The design of VM based on FPGA implementation using Kogge Stone Adder has been compared with the design of Booth Multiplier implemented. The VMs of 4/8/16 bit has been designed using Kogge Stone Adders of 4/6/8/12/16/24 bit. The Booth Multiplier has also been implemented using the logic in Figure 6. The multipliers have been implemented in Xilinx ISE 14.4. The FPGA implementation has been done in Spartan 6 with the device name as Xc6slx45, package csg324,and speed grade of -3.
It has been found that the delay in Vedic Multiplier (VM) according to synthesis report, is more comparable to Booth Multiplier (BM) as obtained in Table 2. The delay is 9.813 ns for 4 bit VM whereas it is 10.867 ns for BM (4 bit). It can be concluded that for lesser number of bits i.e. 4 bit VM and BM the delay is more in BM, however as the number of bits of multipliers increases as for 8/16 bit VM and BM, the delay is more in VM compared to BM. The delay found in 8 bit VM is 15.713 ns whereas for 8 bit BM it is 11.267 ns. Also for 16 bit VM, the delay is more in VM (27.499 ns) compared to 16 bit BM (13.702 ns) as obtained in the synthesis report of Table 2. The levels of logic obtained in BM is very less compared to VM and thus the synthesis delay based on the hardware. The simulation in BM takes a large waiting time i.e. the output does not respond instantaneously to the change in inputs. There is a minimum wait period of 120 ns, 200 ns, 360 ns for 4, 8,16 bit BM. The BM is a sequential circuit, where the output is obtained when the count value, reaches its maximum value till then the output is in high impedance state or in the waiting period. This is not the case with VM as it is a combinational circuit the output changes immediately with respect to the change in input, there is no waiting period required as in BM. It can thus be concluded that the BM is slower compared to VM.
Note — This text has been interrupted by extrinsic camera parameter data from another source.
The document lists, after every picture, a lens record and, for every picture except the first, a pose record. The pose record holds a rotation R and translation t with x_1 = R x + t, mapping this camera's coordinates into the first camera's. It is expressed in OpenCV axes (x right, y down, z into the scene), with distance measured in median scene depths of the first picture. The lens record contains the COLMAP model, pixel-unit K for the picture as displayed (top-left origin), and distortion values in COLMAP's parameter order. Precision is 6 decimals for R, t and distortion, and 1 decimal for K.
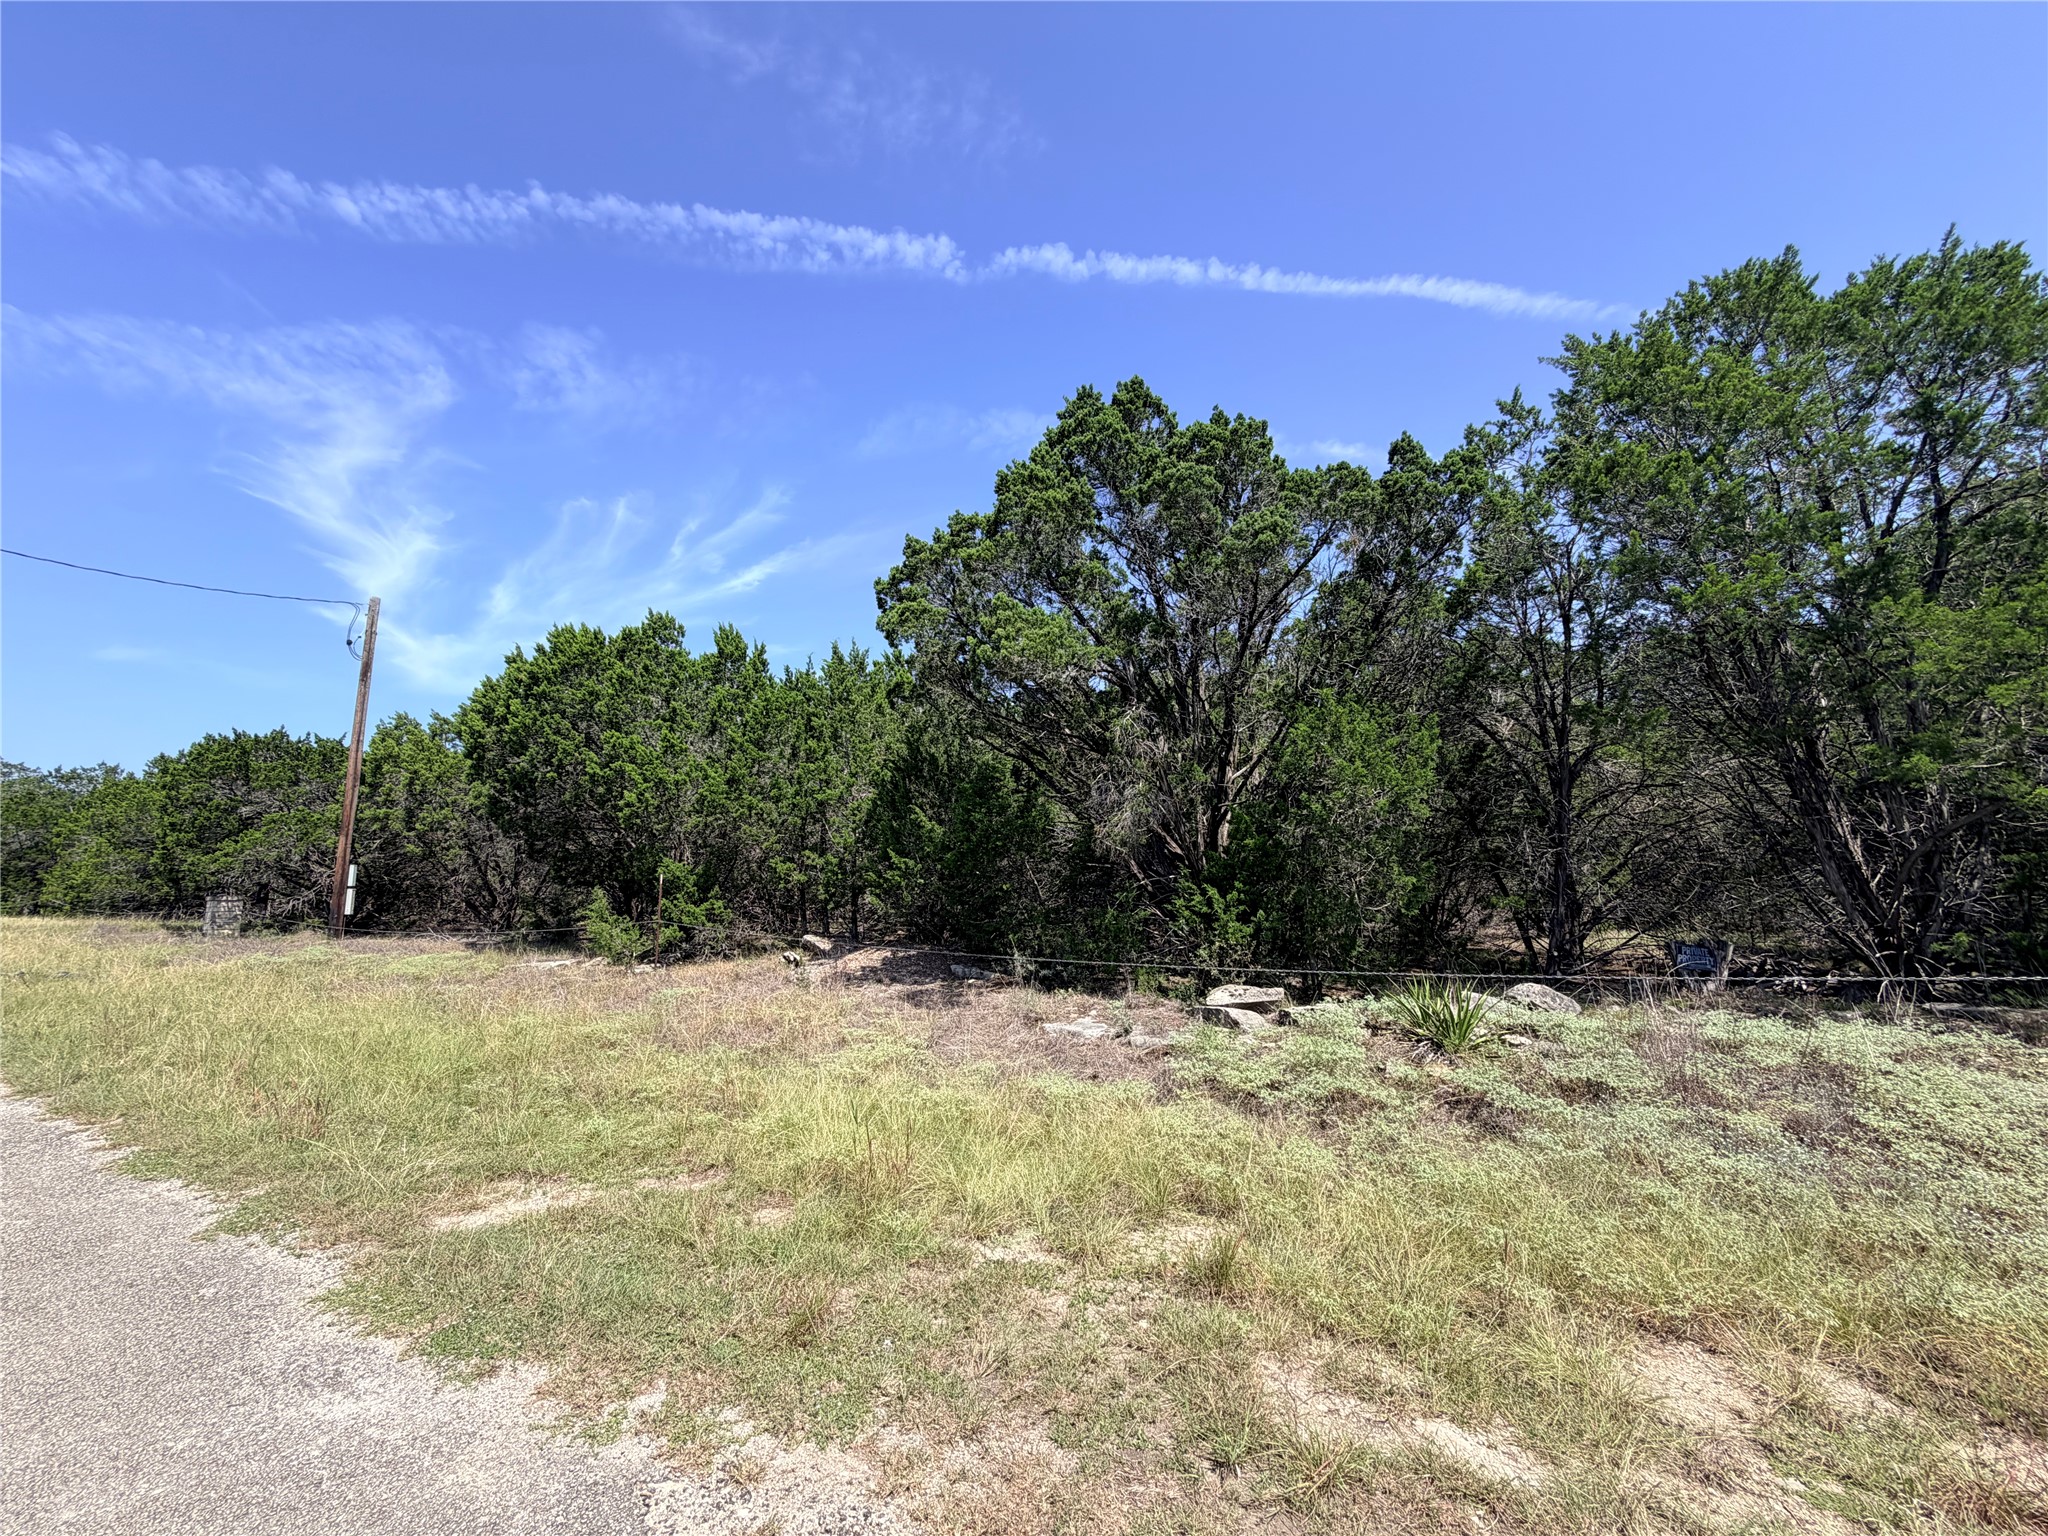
lens RADIAL K [[813.9, 0, 1017.8], [0, 813.9, 770.9], [0, 0, 1]] dist [-0.000632, 0.000136]
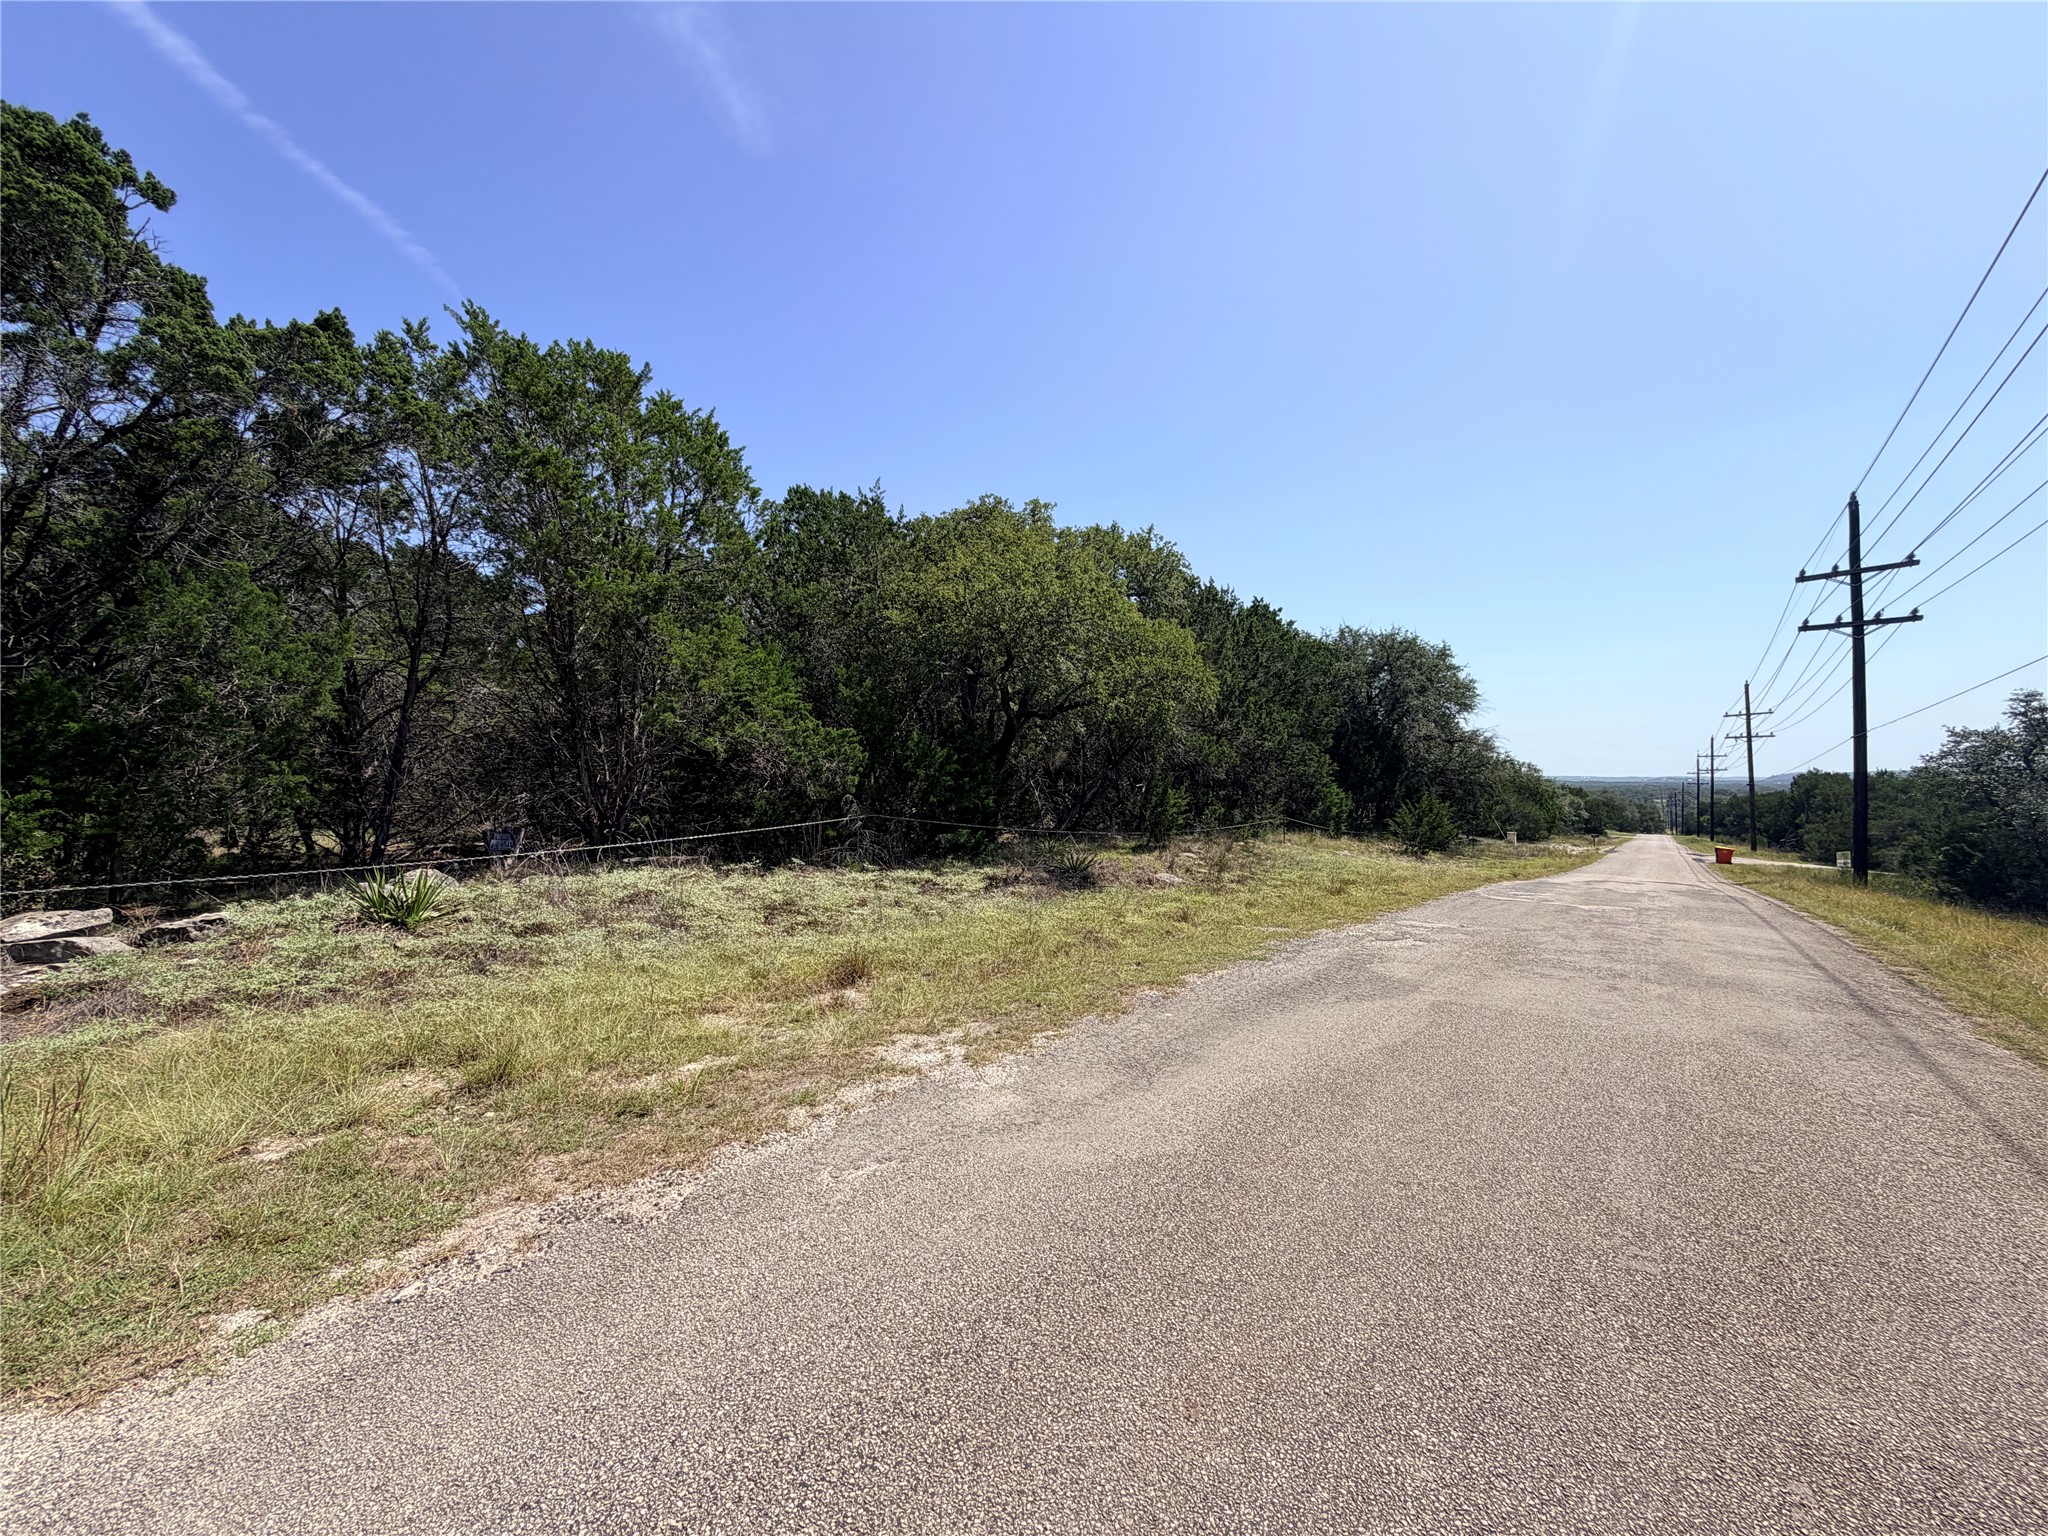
lens RADIAL K [[813.9, 0, 1019.0], [0, 813.9, 769.2], [0, 0, 1]] dist [-0.000632, 0.000136]
pose [[0.130707, 0.027835, 0.991030, -0.254024], [-0.147947, 0.988961, -0.008264, 0.001696], [-0.980320, -0.145540, 0.133383, 0.015522]]
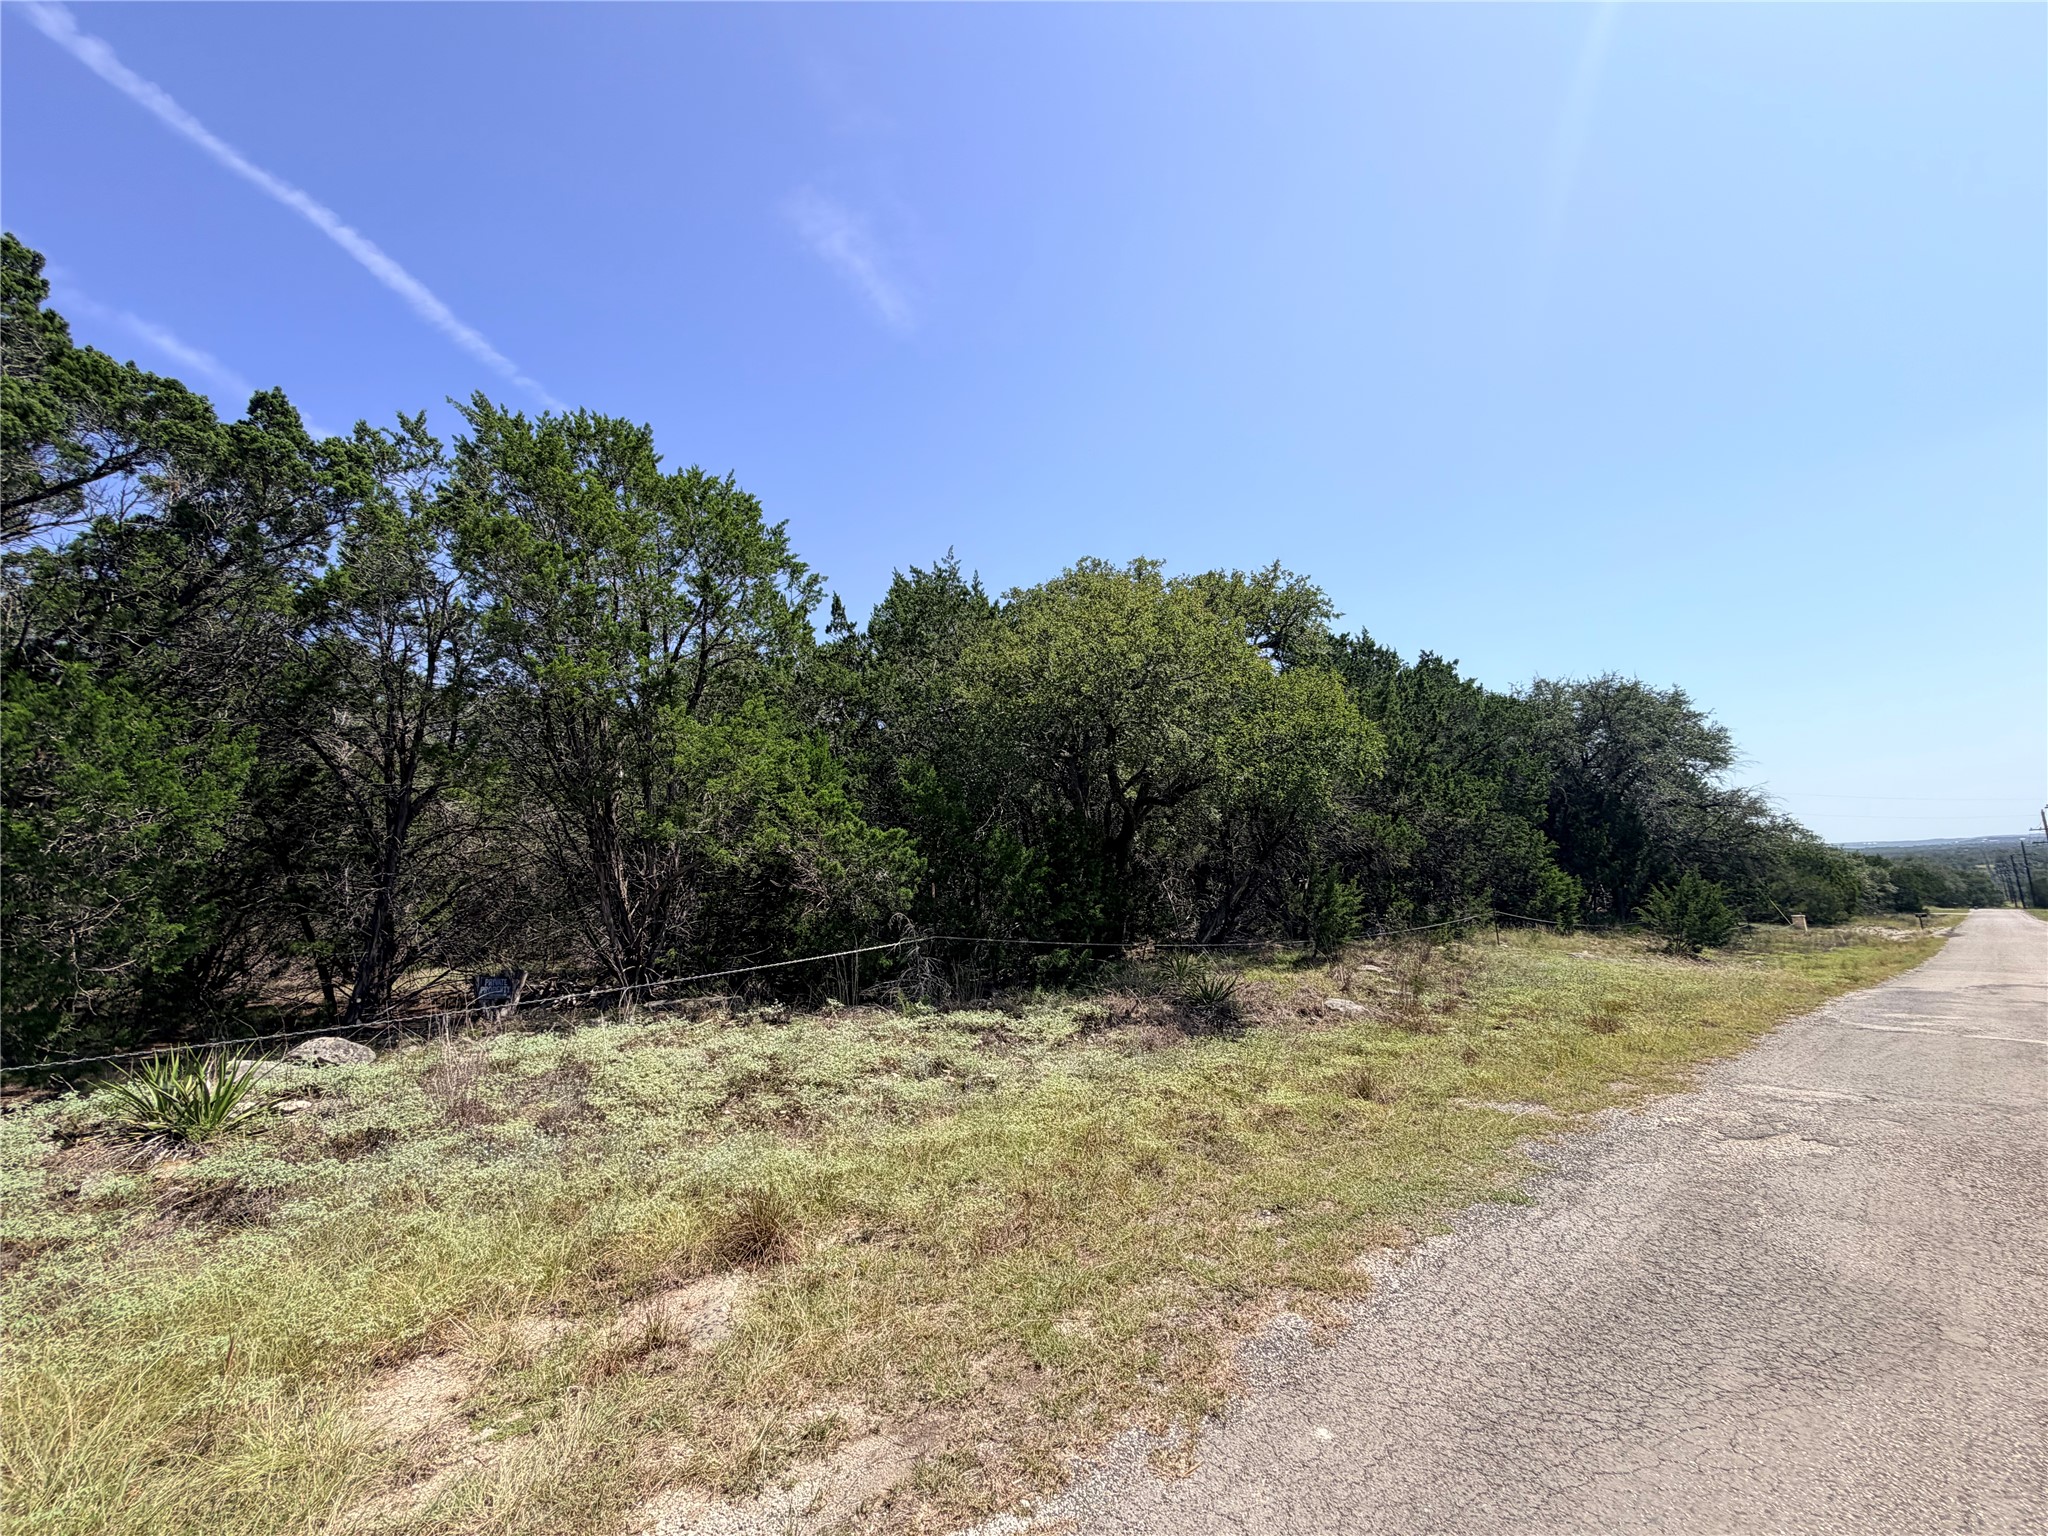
lens RADIAL K [[813.9, 0, 1019.5], [0, 813.9, 771.7], [0, 0, 1]] dist [-0.000632, 0.000136]
pose [[0.323518, 0.134020, 0.936683, -0.007144], [-0.094182, 0.989564, -0.109057, -0.004844], [-0.941523, -0.052936, 0.332764, -0.014690]]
The VM of different bit lengths (4/8/16 bit) has been designed using Kogge Stone Adders of varying bit lengths requiring higher bits (4/6/8/12/16/24 bit). The BM has been implemented using the flowchart illustrated in Figure 6 and thus it requires the bits of adders that are equal to bit implementation of BM. The number of passes required to implement BM is equal to the number of bits required to represent the multiplicand and multiplier. The MSB bit represents the sign of the number. For example -5 is represented as 011, i.e. minimum three bits and one MSB bit represents its sign as 1011 (-5) in 2's complement notation. The synthesis delay in BM is therefore much less compared to VM (parallel implementation of KSA of higher bit lengths). BM is used to multiply two unsigned as well as signed binary numbers whereas the VM multiplied only unsigned binary numbers, The negative number is stored in 2's complement notation in multiplier (Q) numbers with MSB as sign bit ('1') to represent negative number and positive in multiplicand (M) to multiply two signed binary numbers in Booth algorithm, when both numbers are negative Q and M stores the 2's complement of the numbers with MSB as sign bit ('1') to represent negative number. However the simulation time required in getting the output is much more in BM due to the clock period, whereas the VM responds immediately to the change in input. Therefore, the design used for multiplication should be based on Vedic sutras like Urdhva Trigbhyam (one of the most efficient sutra) which is used here and the fastest PPA, i.e. Kogge Stone Adder.